-- WRITTEN TASK 1 --
Quote the biographical passage about Walter Borrowes word for word, in full.

= Walter Borrowes =

Sir Walter Dixon Borrowes, 4th Baronet (1691 – 9 June 1741) was an Irish politician.

He was the eldest son of Sir Kildare Borrowes, 3rd Baronet and his wife Elizabeth Dixon, daughter of Sir Richard Dixon and his wife Mary Eustace of Calverstown. He was educated at Trinity College, Dublin. In 1709, he succeeded his father as baronet. Borrowes represented Harristown in the Irish House of Commons between 1721 and 1727. Subsequently, he sat for Athy until his death in 1741.

On 18 March 1720, Borrowes married Mary Pottinger, daughter of Captain Edward Pottinger. They had three sons. Borrowes died at Calverstown, County Kildare, which had come to his mother as the heiress of her nephew, Robert Dixon, and was succeeded in the baronetcy by his only surviving son Sir Kildare Borrowes, 5th Bt.

-- WRITTEN TASK 2 --
Print the following lines from the listing verbatim, starting at its first line and stopping after the line containing "Belgrade: none -> 2:39".

Extracted records

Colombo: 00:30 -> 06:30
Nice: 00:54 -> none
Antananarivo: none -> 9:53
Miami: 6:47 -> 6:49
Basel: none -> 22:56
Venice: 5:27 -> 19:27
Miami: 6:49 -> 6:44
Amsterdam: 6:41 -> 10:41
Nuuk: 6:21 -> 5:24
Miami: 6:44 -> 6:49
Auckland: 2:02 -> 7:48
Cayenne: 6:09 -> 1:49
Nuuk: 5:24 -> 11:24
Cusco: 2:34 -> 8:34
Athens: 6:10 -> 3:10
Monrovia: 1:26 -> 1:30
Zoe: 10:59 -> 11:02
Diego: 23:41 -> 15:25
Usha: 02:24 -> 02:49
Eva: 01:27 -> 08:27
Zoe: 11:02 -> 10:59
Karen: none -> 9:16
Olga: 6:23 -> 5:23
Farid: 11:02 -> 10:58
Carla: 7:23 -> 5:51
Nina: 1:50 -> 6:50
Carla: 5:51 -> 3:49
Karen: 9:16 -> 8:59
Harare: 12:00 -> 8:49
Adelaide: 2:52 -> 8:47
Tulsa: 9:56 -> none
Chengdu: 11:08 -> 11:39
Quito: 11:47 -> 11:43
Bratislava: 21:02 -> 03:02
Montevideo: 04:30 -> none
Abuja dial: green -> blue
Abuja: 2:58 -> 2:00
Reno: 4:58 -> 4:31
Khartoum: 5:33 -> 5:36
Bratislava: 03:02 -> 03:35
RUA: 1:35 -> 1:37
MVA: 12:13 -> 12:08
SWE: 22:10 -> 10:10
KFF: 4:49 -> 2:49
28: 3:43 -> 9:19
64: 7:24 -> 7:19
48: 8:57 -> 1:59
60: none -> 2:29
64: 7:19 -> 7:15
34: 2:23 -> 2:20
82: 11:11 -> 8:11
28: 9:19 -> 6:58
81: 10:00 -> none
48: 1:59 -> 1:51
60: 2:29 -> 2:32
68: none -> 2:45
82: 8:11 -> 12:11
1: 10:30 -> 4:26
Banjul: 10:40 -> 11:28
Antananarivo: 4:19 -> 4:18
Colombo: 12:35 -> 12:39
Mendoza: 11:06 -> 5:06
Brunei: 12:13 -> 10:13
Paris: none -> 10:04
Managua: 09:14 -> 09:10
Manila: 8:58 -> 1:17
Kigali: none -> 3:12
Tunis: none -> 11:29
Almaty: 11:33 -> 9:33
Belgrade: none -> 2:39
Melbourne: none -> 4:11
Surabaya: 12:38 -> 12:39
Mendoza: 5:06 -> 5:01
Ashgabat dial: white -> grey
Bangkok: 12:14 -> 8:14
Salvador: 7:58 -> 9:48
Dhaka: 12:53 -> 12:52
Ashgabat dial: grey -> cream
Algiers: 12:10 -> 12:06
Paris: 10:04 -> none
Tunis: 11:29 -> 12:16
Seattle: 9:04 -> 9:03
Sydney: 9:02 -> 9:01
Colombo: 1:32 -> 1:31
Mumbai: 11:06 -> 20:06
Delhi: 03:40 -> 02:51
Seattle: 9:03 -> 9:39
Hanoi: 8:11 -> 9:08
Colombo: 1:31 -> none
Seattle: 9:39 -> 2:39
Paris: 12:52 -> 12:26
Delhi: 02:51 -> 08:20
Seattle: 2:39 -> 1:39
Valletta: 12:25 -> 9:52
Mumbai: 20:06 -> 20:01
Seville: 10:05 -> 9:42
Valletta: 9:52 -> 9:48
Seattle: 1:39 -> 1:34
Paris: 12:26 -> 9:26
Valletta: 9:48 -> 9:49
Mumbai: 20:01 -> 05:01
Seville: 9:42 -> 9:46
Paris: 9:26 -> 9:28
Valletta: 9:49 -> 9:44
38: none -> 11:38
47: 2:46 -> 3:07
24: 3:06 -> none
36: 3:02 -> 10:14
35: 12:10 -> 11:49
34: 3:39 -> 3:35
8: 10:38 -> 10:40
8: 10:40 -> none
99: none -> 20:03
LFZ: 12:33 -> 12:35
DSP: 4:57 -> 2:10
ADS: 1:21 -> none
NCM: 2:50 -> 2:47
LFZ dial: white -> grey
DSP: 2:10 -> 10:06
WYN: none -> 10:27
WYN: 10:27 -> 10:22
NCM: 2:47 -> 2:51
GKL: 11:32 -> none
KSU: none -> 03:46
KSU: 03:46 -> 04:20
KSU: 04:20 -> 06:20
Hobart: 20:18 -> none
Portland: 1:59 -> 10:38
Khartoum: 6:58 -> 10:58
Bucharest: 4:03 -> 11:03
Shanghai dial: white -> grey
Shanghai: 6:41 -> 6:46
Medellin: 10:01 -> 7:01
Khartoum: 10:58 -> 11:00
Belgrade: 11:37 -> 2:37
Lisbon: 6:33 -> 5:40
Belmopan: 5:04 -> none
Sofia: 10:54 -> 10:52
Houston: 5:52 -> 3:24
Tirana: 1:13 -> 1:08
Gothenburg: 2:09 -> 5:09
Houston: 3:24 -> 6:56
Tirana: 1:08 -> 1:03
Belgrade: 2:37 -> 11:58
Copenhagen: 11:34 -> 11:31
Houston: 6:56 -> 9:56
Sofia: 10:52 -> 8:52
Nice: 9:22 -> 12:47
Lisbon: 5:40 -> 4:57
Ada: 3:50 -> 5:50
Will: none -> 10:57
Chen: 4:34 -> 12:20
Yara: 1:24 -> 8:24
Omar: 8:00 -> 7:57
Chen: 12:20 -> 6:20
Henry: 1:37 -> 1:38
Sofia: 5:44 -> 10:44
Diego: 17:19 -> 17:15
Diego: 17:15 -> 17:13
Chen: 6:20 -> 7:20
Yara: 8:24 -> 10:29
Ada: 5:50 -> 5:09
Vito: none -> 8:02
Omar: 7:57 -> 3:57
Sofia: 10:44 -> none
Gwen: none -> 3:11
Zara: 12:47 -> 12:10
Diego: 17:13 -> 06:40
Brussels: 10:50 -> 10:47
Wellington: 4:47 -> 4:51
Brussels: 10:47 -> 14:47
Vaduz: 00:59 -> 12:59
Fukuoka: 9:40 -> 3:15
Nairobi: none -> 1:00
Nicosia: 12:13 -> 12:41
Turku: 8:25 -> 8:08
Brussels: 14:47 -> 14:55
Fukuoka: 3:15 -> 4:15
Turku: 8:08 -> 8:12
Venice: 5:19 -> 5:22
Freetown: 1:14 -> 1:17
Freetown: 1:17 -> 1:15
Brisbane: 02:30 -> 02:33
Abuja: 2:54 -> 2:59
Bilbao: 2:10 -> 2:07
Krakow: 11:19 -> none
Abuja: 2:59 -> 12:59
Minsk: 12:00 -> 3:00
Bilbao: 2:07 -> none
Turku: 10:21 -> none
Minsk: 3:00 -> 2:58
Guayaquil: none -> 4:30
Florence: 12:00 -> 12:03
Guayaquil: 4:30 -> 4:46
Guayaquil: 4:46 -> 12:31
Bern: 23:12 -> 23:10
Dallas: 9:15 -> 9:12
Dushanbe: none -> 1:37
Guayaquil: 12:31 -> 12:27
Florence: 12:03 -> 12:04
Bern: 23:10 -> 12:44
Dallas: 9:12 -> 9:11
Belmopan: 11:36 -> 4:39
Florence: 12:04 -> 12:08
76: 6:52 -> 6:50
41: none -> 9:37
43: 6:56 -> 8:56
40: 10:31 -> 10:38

-- FULL RESPONSE 1 --
= Walter Borrowes =

Sir Walter Dixon Borrowes, 4th Baronet (1691 – 9 June 1741) was an Irish politician.

He was the eldest son of Sir Kildare Borrowes, 3rd Baronet and his wife Elizabeth Dixon, daughter of Sir Richard Dixon and his wife Mary Eustace of Calverstown. He was educated at Trinity College, Dublin. In 1709, he succeeded his father as baronet. Borrowes represented Harristown in the Irish House of Commons between 1721 and 1727. Subsequently, he sat for Athy until his death in 1741.

On 18 March 1720, Borrowes married Mary Pottinger, daughter of Captain Edward Pottinger. They had three sons. Borrowes died at Calverstown, County Kildare, which had come to his mother as the heiress of her nephew, Robert Dixon, and was succeeded in the baronetcy by his only surviving son Sir Kildare Borrowes, 5th Bt.

-- FULL RESPONSE 2 --
Colombo: 00:30 -> 06:30
Nice: 00:54 -> none
Antananarivo: none -> 9:53
Miami: 6:47 -> 6:49
Basel: none -> 22:56
Venice: 5:27 -> 19:27
Miami: 6:49 -> 6:44
Amsterdam: 6:41 -> 10:41
Nuuk: 6:21 -> 5:24
Miami: 6:44 -> 6:49
Auckland: 2:02 -> 7:48
Cayenne: 6:09 -> 1:49
Nuuk: 5:24 -> 11:24
Cusco: 2:34 -> 8:34
Athens: 6:10 -> 3:10
Monrovia: 1:26 -> 1:30
Zoe: 10:59 -> 11:02
Diego: 23:41 -> 15:25
Usha: 02:24 -> 02:49
Eva: 01:27 -> 08:27
Zoe: 11:02 -> 10:59
Karen: none -> 9:16
Olga: 6:23 -> 5:23
Farid: 11:02 -> 10:58
Carla: 7:23 -> 5:51
Nina: 1:50 -> 6:50
Carla: 5:51 -> 3:49
Karen: 9:16 -> 8:59
Harare: 12:00 -> 8:49
Adelaide: 2:52 -> 8:47
Tulsa: 9:56 -> none
Chengdu: 11:08 -> 11:39
Quito: 11:47 -> 11:43
Bratislava: 21:02 -> 03:02
Montevideo: 04:30 -> none
Abuja dial: green -> blue
Abuja: 2:58 -> 2:00
Reno: 4:58 -> 4:31
Khartoum: 5:33 -> 5:36
Bratislava: 03:02 -> 03:35
RUA: 1:35 -> 1:37
MVA: 12:13 -> 12:08
SWE: 22:10 -> 10:10
KFF: 4:49 -> 2:49
28: 3:43 -> 9:19
64: 7:24 -> 7:19
48: 8:57 -> 1:59
60: none -> 2:29
64: 7:19 -> 7:15
34: 2:23 -> 2:20
82: 11:11 -> 8:11
28: 9:19 -> 6:58
81: 10:00 -> none
48: 1:59 -> 1:51
60: 2:29 -> 2:32
68: none -> 2:45
82: 8:11 -> 12:11
1: 10:30 -> 4:26
Banjul: 10:40 -> 11:28
Antananarivo: 4:19 -> 4:18
Colombo: 12:35 -> 12:39
Mendoza: 11:06 -> 5:06
Brunei: 12:13 -> 10:13
Paris: none -> 10:04
Managua: 09:14 -> 09:10
Manila: 8:58 -> 1:17
Kigali: none -> 3:12
Tunis: none -> 11:29
Almaty: 11:33 -> 9:33
Belgrade: none -> 2:39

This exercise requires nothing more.